- The company completed the registration process in Brazil for its new generation of sweet sorghum hybrids, and is currently marketing these products. Last season in Brazil trials of these new hybrids demonstrated large increases in biomass, extractable juice volume and total harvestable sugar compared to commercial products introduced just last year. In product development trials and at the company’s breeding center, where field evaluation plots are irrigated and managed more closely than commercial fields, these hybrids averaged 80 or more metric tons per hectare. Subsequent field evaluations in the Southeast U.S. this summer have confirmed similar results.
- Ceres reported that it will be working with more mills than last season, including many of the top-30 ethanol producers in Brazil by volume. The mills will focus primarily on the agronomic performance of Ceres’ sweet sorghum hybrids, having already validated the industrial processing of sweet sorghum during the past two seasons. The company expects the total number of hectares planted with its products will be in the thousands of hectares for the 2012-2013 production season, which is lower than it originally anticipated. This is due in part to the effects of the drought last season and the focus among the company’s customer base on the field performance of its new hybrids, which can be determined at a smaller scale.

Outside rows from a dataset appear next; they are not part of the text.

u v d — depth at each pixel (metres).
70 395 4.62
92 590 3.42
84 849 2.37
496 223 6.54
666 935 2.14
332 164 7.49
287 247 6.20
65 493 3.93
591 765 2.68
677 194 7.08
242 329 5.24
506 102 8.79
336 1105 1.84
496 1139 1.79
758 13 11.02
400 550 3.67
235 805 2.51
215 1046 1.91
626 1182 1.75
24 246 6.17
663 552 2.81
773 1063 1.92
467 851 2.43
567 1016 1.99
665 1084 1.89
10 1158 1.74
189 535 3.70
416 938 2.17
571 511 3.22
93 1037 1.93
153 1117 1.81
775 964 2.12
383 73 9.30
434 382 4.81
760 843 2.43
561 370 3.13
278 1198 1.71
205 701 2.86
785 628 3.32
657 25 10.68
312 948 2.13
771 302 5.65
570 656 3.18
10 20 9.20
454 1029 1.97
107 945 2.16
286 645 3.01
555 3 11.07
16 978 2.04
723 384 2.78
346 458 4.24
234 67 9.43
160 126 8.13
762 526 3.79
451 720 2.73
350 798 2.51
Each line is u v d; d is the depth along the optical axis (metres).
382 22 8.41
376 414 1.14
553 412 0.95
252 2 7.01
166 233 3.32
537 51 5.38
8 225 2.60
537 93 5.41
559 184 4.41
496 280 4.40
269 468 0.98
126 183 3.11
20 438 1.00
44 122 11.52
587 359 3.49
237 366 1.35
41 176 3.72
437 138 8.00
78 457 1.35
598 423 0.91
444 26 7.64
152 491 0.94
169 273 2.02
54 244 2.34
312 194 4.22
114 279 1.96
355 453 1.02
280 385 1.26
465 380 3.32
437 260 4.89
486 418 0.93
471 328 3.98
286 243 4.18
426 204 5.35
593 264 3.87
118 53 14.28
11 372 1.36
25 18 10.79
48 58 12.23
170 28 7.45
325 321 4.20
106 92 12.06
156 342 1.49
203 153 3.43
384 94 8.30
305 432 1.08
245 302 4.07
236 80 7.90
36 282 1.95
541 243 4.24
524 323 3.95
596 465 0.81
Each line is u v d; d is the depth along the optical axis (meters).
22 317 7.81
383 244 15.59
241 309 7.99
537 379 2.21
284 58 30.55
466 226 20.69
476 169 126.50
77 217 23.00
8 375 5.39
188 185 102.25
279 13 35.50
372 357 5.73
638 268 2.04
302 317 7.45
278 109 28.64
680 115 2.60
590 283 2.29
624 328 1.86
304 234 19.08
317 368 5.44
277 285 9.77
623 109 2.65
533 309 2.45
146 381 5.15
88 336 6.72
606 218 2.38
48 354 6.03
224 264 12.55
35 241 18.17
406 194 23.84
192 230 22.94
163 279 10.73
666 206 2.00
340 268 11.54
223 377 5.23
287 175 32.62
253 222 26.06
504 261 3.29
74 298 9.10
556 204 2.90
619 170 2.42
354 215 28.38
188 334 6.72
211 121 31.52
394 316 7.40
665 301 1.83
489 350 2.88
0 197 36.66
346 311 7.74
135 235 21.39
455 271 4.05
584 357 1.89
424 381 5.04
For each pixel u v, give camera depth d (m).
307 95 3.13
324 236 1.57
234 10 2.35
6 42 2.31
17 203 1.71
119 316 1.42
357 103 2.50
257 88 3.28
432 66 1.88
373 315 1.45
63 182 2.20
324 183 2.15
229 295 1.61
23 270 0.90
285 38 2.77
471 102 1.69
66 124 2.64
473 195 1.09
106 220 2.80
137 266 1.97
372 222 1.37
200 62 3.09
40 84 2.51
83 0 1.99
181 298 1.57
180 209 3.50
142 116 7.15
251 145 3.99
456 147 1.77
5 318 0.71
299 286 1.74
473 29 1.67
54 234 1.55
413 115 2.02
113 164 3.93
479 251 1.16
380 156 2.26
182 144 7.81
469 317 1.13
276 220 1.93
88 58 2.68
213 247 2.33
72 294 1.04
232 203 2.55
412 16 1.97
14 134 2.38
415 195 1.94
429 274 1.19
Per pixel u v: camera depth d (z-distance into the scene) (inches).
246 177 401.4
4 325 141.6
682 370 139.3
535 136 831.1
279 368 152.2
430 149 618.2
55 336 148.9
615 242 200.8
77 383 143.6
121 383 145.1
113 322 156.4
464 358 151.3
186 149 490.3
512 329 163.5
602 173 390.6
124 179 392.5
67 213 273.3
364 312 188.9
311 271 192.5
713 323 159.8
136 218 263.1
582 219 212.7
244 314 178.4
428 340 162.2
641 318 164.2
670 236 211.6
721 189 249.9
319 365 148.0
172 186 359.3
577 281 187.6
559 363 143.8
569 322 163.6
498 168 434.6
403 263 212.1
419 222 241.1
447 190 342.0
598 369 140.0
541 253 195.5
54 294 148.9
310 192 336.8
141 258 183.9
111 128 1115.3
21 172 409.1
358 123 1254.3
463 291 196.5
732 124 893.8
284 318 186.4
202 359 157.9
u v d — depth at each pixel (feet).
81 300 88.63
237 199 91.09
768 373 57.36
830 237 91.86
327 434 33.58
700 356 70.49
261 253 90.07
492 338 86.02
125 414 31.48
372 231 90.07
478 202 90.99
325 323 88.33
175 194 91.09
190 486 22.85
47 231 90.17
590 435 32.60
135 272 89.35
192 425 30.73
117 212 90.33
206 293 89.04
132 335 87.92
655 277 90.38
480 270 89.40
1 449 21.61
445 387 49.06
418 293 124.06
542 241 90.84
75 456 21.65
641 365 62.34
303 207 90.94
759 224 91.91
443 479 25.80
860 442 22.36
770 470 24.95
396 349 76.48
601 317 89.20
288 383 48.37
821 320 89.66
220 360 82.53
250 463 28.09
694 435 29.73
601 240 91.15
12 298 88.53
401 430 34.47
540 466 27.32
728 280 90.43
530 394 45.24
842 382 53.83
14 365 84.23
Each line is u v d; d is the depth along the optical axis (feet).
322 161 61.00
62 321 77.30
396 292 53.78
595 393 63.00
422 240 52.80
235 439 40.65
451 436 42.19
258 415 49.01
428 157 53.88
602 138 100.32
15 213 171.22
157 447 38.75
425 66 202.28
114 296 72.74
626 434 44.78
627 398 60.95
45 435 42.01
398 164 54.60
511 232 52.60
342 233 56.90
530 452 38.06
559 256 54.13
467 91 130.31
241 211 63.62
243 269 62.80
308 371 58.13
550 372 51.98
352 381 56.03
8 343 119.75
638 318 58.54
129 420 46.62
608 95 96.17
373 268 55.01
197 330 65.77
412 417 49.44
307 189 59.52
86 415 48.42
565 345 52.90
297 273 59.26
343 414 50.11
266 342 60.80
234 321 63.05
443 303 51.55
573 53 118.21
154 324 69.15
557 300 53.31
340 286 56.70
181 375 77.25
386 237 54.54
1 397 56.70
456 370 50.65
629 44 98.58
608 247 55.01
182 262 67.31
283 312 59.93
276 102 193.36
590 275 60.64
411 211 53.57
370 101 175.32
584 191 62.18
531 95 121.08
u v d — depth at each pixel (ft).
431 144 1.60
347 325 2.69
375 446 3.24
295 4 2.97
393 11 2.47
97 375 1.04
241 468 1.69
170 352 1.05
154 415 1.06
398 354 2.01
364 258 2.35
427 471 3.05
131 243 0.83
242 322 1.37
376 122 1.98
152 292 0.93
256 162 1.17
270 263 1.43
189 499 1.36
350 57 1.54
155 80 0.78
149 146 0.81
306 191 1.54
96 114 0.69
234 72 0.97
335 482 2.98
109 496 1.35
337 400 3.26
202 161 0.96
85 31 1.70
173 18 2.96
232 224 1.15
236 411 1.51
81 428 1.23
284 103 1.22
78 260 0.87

- The company’s plant breeding and product development field trials have demonstrated yield gains across all of its energy crops during the 2012 summer season in the northern hemisphere. Among the gains, Ceres’ new generation of switchgrass products – the first hybrids developed for bioenergy – have demonstrated double-digit percentage increases in yield over existing products. Pre-commercial miscanthus hybrids adapted for the warmer south of the U.S. have outperformed the industry standard by a large margin – nearly double the yield in the first year.
- Ceres announced earlier this month that the U.S. Agency for International Development, or USAID, has expanded its grant to the company to develop traits in rice for Asia. USAID will provide an additional $3.5 million to Ceres over the next four years to extend field trialing and development of the company’s biotech traits and trait stacks in rice. The performance of these traits was successfully validated in experimental lines this fall in India and, subject to regulatory approval, field evaluations of the first commercial hybrids with the Ceres traits could begin as early as mid-2013. The company expects this development work in rice to inform and accelerate its trait development activities in energy crops.
- The company announced in August that former BP Chief Scientist and U.S. Undersecretary of Energy for Science, Steven E. Koonin, PhD., joined the company's board of directors.